>> start Text block

The Case for One-Piece Flow (Part 2/3)

March 10, 2009 — Posted by Guy Beaver

Part 2: How organizational focus and visual controls that limit work-in-process (WIP) can make large enterprises much more productive and easier to manage

In this 3-part series, I'll cover how too much work-in-process leads to hidden waste at the individual, release, and enterprise levels.

Lean Principles suggest that visual controls that are guided by the value stream help eliminate waste. What is needed is a guide that provides a clear line-of-site from each task being worked to vision that describes how the business wins in its marketplace. This article suggests visual controls that couple the Lean portfolio with work in-process.

I once walked a CEO of a medium-sized company through the area of an experienced, well-formed Agile team, where a disciplined organization established clear visual controls. We reviewed a product portfolio and release plan, and then worked our way to the area that the developers called "the bullpen." We saw the brief daily stand-up, and then walked over and read the stories and tasks that were committed to that day. There was clear visibility to the value of what was being worked, and a clear line-of-sight to the value delivered when that day's activities were complete. At the end of the tour, the visiting CEO exclaimed "I know exactly what each and every person in this organization is doing today. I go for months without knowing what is getting done in my organization."

Minimizing WIP through Lean-Agile product development is an unmatchable way to ensure that focus occurs at all levels in the organization. Distractions and task shifting reduce individual efficiency to the tune of 20% with each interruption [1], and this effect integrates through the organization. Economies of scale achieved by creating functional silos of subject matter experts is quickly lost when the only way to get projects completed is through a hand-off matrix. Even worse, these functional silos become constraints to getting business needs met quickly, because each area must work on multiple projects, with little or no visibility on capacity or impacts of waste.

A division head of a large financial services company was once complaining to me about how no one in his 800 person organization seemed to share his sense of urgency. His rational was that when he got to work, and when he left, the parking lot was mostly empty. His consultants had sold him on the "force to load" approach, where every individual was administered to as much work as possible, and projects were delayed and extended in an attempt to balance out the burn rate of the organization. If keeping people busy is important, then this approach is justified. If cycle time required to get good business ideas and needs to market is important, then perhaps other visual controls are required.

Queuing theory is a mathematical discipline that attempts to minimize cycle time for real world scenarios like standing in line, routing internet packets, manufacturing computer chips, and traffic patterns. For random processes like product development, a nonlinear relationship between cycle time and capacity utilization reveals that cycle time increases (and predictability decreases) as larger pieces of work are loaded into the system. In software development organizations, this effect can be generated by pushing large projects through a matrix, hand-off organization combined with the goal of 100% resource loading (i.e. "keeping people busy").

Instead create pull. But this requires visibility into continuous prioritization with just-in-time decomposition. Discovery (and its impact on predictability) is maintained by breaking things down into smaller chunks, where estimation is on size and not duration. If this is part of a release plan, then clear line-of-sight is established. Note that this only works, if business drivers are incorporated into the near-continuous prioritization of this release plan, otherwise, the organization is de-focused and distracted because there is no motivation (or reason) to minimize WIP, since "it's all important". With proper business guidance, the teams can begin to leverage rapid feedback, and help business solve problems in a market speed. Once this takes root, IT can build back the trust that is commonly lost due to delays in getting what is needed to the business.

>> end Text block

▶ _Written problem 1_
Translate this sentence from the one-piece flow article into Spanish: "Lean Principles suggest that visual controls that are guided by the value stream help eliminate waste."
▶ _Written problem 2_
In the one-piece flow article, how many people worked in the financial services division head's organization?
▶ _Written problem 3_
Carry the one-piece flow article forward from its final sentence.
The data that comes after this plays no part in this work.

>> start Data listing

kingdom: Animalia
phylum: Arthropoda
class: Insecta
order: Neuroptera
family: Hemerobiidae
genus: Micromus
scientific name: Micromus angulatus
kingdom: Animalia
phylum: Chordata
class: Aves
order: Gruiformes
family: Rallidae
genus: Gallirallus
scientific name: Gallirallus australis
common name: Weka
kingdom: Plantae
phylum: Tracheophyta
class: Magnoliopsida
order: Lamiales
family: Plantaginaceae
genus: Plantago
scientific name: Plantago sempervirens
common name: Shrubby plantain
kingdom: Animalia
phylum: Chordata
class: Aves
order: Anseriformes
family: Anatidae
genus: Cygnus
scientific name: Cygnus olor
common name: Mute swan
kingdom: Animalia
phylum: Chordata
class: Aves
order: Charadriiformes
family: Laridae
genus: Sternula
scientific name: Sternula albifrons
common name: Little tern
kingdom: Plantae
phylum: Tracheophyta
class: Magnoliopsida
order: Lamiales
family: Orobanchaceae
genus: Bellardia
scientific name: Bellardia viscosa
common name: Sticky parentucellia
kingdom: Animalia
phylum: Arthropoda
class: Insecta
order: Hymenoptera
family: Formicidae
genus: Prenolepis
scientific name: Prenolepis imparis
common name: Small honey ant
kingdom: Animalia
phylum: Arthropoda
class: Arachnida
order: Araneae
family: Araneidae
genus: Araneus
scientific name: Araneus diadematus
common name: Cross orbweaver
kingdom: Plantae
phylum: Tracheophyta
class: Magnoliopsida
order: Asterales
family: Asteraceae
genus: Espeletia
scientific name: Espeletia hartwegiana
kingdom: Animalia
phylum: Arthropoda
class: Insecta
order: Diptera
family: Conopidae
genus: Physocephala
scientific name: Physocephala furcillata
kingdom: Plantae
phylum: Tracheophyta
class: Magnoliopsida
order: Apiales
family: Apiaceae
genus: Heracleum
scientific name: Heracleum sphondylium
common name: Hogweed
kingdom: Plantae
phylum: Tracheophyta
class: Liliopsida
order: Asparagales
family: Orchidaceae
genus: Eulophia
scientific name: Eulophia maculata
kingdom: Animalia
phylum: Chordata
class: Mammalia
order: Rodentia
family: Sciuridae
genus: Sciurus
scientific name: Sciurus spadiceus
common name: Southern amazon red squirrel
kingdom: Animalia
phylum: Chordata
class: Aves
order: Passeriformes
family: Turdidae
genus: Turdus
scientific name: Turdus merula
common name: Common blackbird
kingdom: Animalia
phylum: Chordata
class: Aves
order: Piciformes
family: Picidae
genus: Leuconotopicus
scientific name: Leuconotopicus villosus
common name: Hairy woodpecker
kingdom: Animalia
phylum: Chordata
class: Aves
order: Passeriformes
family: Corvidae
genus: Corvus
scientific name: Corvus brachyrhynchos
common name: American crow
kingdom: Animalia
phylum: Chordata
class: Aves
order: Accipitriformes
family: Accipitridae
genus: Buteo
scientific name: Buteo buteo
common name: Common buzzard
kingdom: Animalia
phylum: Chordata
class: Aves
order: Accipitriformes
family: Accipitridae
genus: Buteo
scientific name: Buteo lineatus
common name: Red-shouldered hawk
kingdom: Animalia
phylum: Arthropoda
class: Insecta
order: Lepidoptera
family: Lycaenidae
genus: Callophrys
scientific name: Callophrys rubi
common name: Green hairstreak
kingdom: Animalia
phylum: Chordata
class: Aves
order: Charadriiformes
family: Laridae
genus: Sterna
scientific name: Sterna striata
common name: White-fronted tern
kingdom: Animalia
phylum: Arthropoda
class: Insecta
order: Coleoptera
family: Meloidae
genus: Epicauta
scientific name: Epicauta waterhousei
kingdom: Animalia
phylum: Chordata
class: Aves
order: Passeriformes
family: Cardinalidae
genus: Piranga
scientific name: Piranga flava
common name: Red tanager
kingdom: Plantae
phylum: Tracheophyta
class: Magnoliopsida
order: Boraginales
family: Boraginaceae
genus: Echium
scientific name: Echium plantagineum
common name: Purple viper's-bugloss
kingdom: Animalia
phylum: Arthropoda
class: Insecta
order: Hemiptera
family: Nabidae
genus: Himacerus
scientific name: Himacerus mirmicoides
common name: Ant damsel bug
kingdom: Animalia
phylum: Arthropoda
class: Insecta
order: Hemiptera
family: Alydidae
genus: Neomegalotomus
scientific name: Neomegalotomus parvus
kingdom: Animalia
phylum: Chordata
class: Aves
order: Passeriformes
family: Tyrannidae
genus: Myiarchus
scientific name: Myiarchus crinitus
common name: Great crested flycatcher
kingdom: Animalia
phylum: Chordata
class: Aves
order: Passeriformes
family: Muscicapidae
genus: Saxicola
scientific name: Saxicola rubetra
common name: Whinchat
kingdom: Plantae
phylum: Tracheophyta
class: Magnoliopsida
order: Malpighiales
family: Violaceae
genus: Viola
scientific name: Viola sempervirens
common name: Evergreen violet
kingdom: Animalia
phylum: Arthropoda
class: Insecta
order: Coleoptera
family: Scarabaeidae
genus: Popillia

>> end Data listing

▶ _Result 1_
Los principios Lean sugieren que los controles visuales guiados por el flujo de valor ayudan a eliminar el desperdicio.

▶ _Result 2_
800 people.

▶ _Result 3_
Visual controls can ensure that this machine is running on all cylinders. We recommend that the product team manages a clearly visible backlog that shows high level features (e.g. white cards) that are prioritized or sequenced by business need. Delivery teams are kept aware of any changes by the following simple rule: All estimates on the Product Manage team's backlog are provided by the delivery team and only the delivery team. The estimates should be visibly written on the cards, and the teams should become habitual viewers of the backlog, looking specifically for stuff with now estimates. Once items without estimates are discovered, the teams should briefly review what the item is, and if it triggers conversation or technical enabling stories to appear on the board.

The delivery team's visual control is of course, the iteration backlog or Kanban board. The Product Management team is kept aware of status on this board by the following simple rule: The Product Champion (and only the Product Champion) decides when the done criteria of the story are met. This has the added benefit of focusing the team on completing stories in a regular fashion that emphasizes the minimization of WIP (actually in this context, it means opening as few stories at a time as possible). In doing so, flow of completed work is established, and the teams must fully utilize cross-functional collaboration in order to systematically complete end-to-end validated stories.

The image below represents the visual controls, and how they provide visibility and line-of-sight from business drivers to all work-in-process.  

Visual Controls

Figure: Visual Controls-- the Product Management team manages the Product Portfolio (White=Feature, Yellow=Story). The Technology Delivery team manages the Iteration (Sprint) backlog (Yellow=Story, Blue=Task).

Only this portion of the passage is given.